* _Yapılacak İşler_:
a. Davet yazısında tire ile sıralanan davet türlerini eksiksiz yaz.
b. Davet yazısında "- Bazı davetler, sırf" sözlerinden başlayıp "sevecen karşılanmayı beklememeli." sözlerine kadar uzanan bölümün tamamını hiç değiştirmeden tekrarla.
c. Davet yazısı nerede bitiyorsa oradan devam ederek sonrasını sen yaz.

* _Belge Alıntısı_:
--
DAVET

Hani;

"Çağrıldığın yere erinme,
Çağrılmadığın yere görünme!" diye bir söz vardır.

Bu nedenle davet edildiğimiz yerlere çok önemli bir mazeretimiz yoksa mutlaka gitmeye çalışırız.

Ne ki davetten, davete çok fark vardır. İnsan ne için çağrıldığını bilmeli ona göre tedbirli gitmeli... İstiskale meydan vermemeli...

Örneğin:

- Bazı davetler, sırf siz kalabalık görünmeye katkı yapasınız diye yapılmıştır. Öyle ön koltuklara, orta masalara yerleşmeye çalışmamalı insan.

- Bazısı "aman çağırmasak şimdi bir sürü laf ederler" diye mecburen yapılmıştır. "Çağırmasak ayıp olur" seviyesinden bir tık aşağıdadır bu. Ki, çok sevecen karşılanmayı beklememeli.

- Bazı davetler bir diğerine nispet olsun diye "düşman çatlatmak" amacıyla yapılmıştır: "Bakın onları BİLE çağırmışlar, bizi çağırmadılar" sözündeki BİLE sizsinizdir. Eğer bunu bilerek giderseniz diğerinin, gitmezseniz davet sahibinin öfkesini kazanmak garanti.

- Bazı davetlere prestiji artırmak için çağrıldığınız da olabilir. "Onlar BİLE vardı"daki, BİLE olmak, davet sahibinin minnetini hak eder.


- Herhalde "davetlinin davetlisi", ikinci el davetli olmak epey tatsız olmalı: "Banlar da kim?" ya da "Bunları kim çağırmış?" bakışları sizi rahatsız etmezse sorun yok tabii...
--
* _Verilen Bilgiler_:

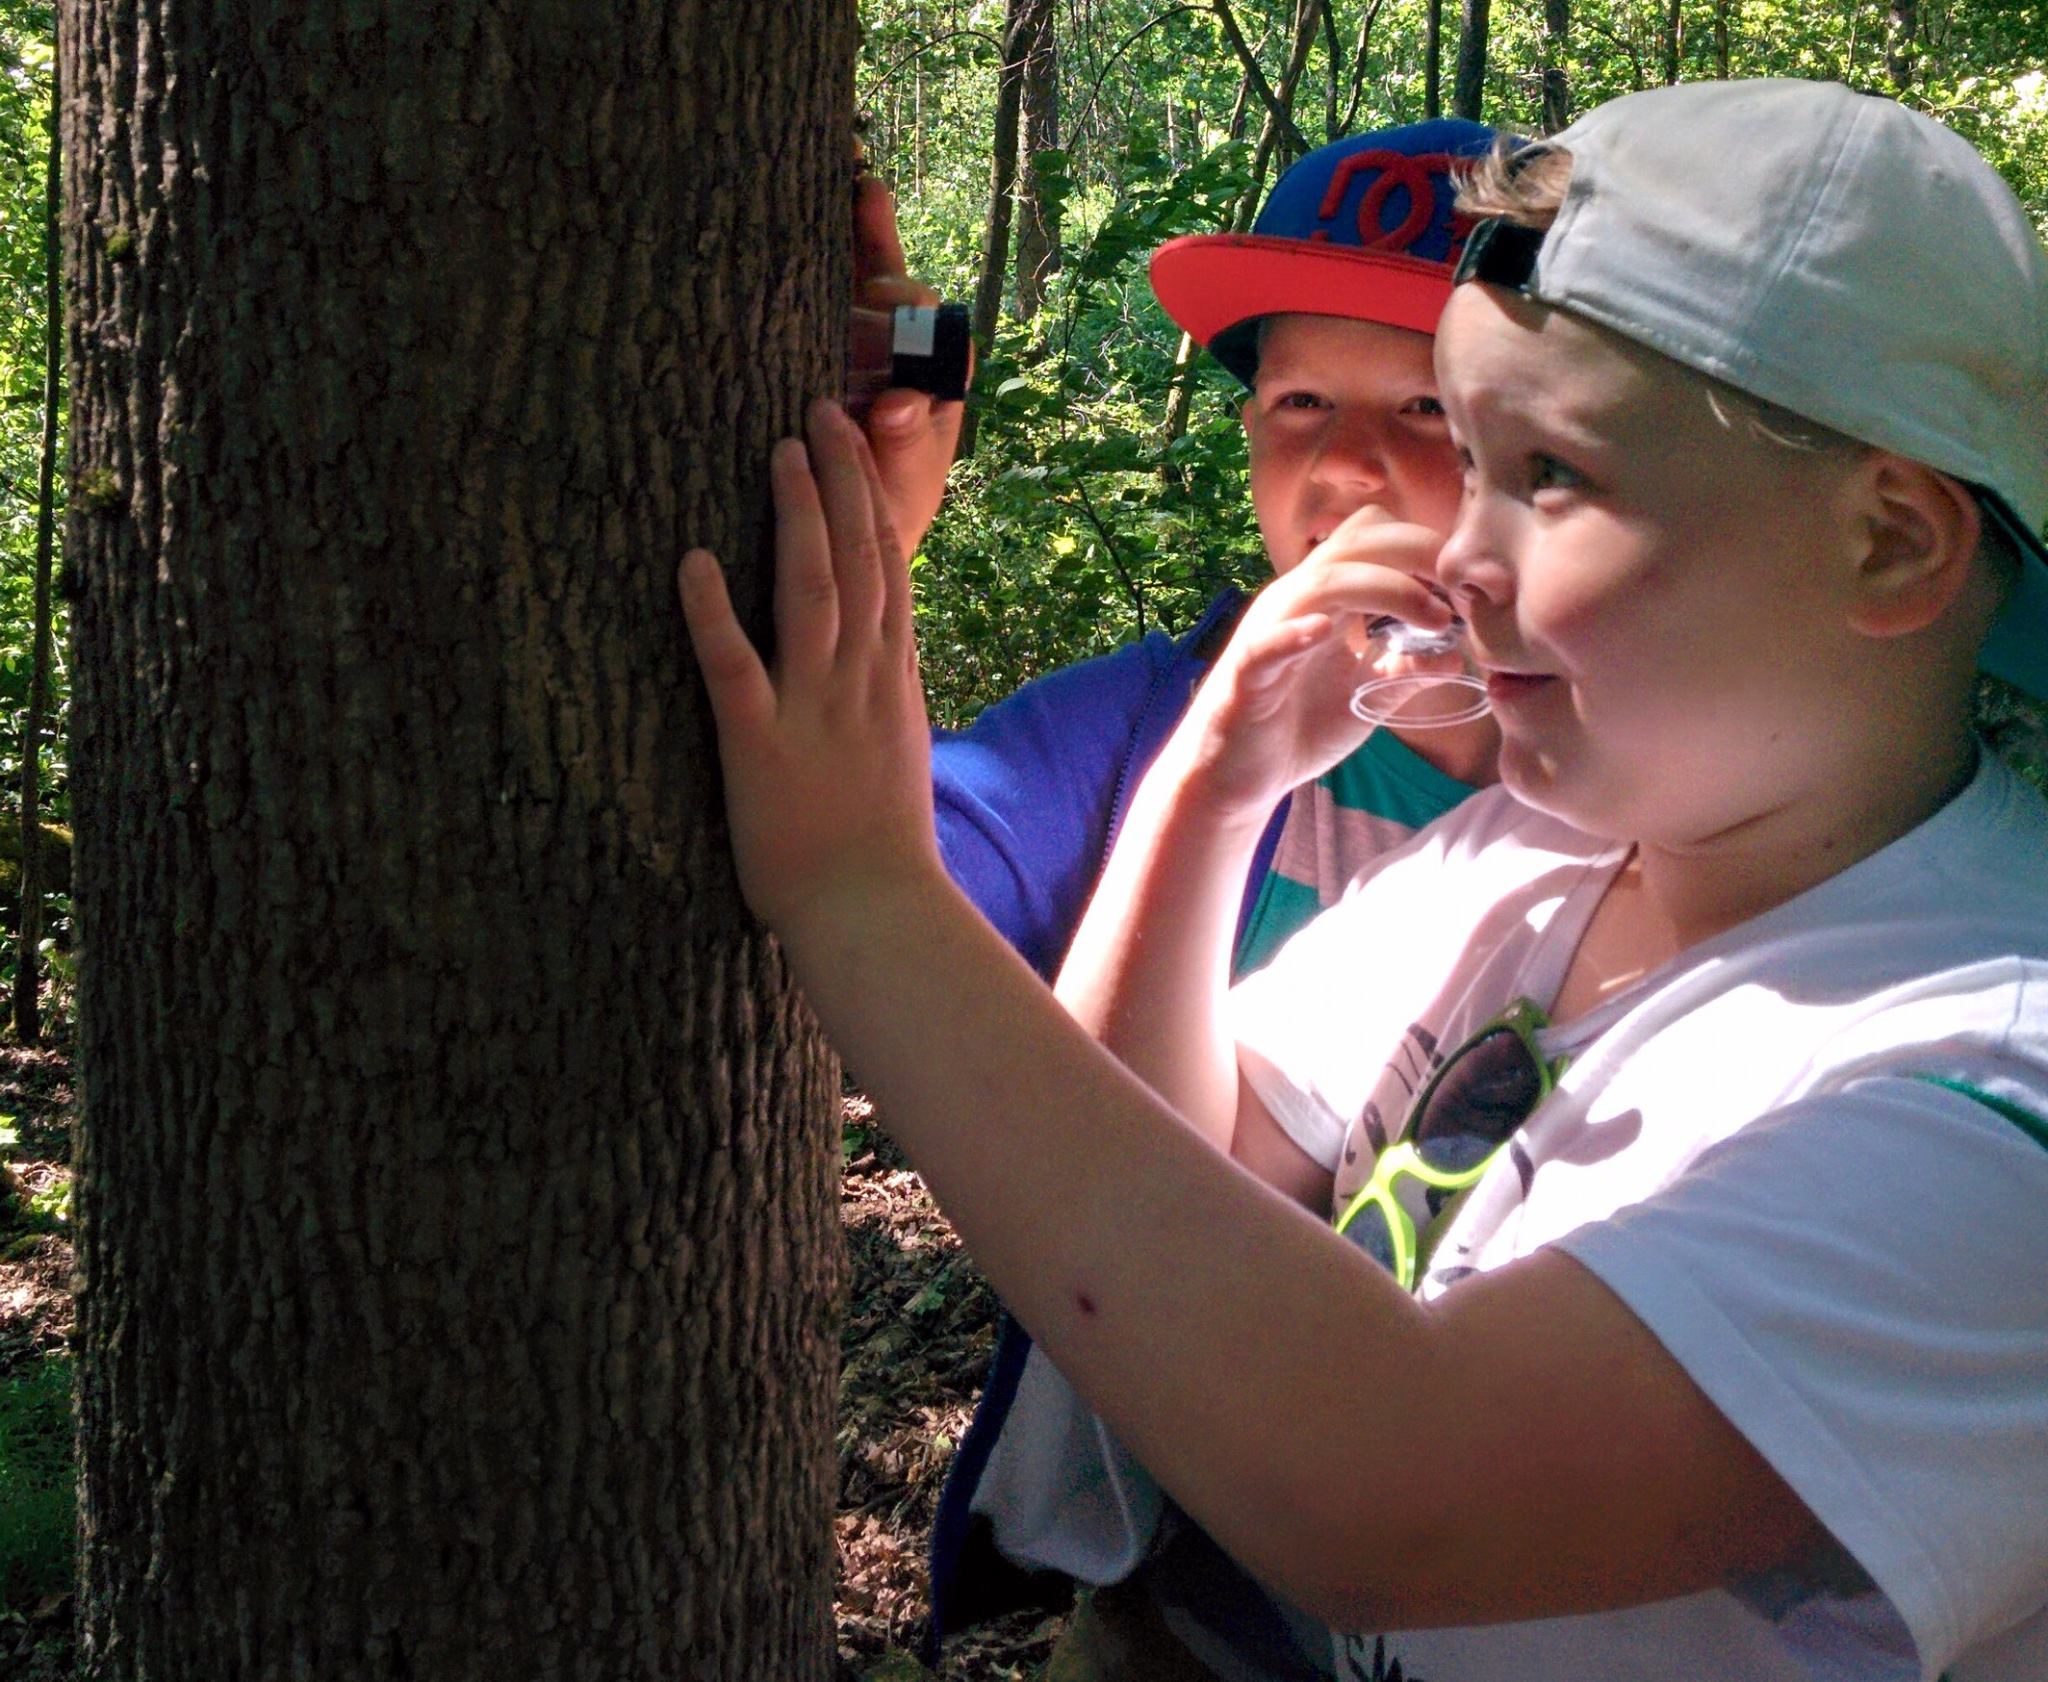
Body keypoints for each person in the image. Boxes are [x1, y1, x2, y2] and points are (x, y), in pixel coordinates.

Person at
--
* _Verilen Cevaplar_:
a.
1. Sırf kalabalık görünmeye katkı yapasınız diye yapılan davetler
2. "Aman çağırmasak şimdi bir sürü laf ederler" diye mecburen yapılan davetler
3. Bir diğerine nispet olsun diye "düşman çatlatmak" amacıyla yapılan davetler
4. Prestiji artırmak için çağrıldığınız davetler
5. "Davetlinin davetlisi", yani ikinci el davetli olarak gidilen davetler

b.
- Bazı davetler, sırf siz kalabalık görünmeye katkı yapasınız diye yapılmıştır. Öyle ön koltuklara, orta masalara yerleşmeye çalışmamalı insan.

- Bazısı "aman çağırmasak şimdi bir sürü laf ederler" diye mecburen yapılmıştır. "Çağırmasak ayıp olur" seviyesinden bir tık aşağıdadır bu. Ki, çok sevecen karşılanmayı beklememeli.

c.
Davet girişlerinin hep tedirgin edici bir yanı olmuştur. Nasıl karşılaşacağınız veya kimlerle karşılaşılacağı her zaman çok bilinmeyenli soru işaretleriyle doludur.

Bakın eşiyle birlikte salona giren şu adam, daha kapıdan adımını atar atmaz, bütün davetlilerin kendisini tanıdığı ve hürmeten ayağa kalkıp yer vermek için yarışacaklarını bekliyor gibidir; üstten ve sevecek bir gülümsemeyle , "Ben falancayım, davetinizi şereflendirdim, bani tanımadınız mı" der gibi bakınmaktadır etrafına.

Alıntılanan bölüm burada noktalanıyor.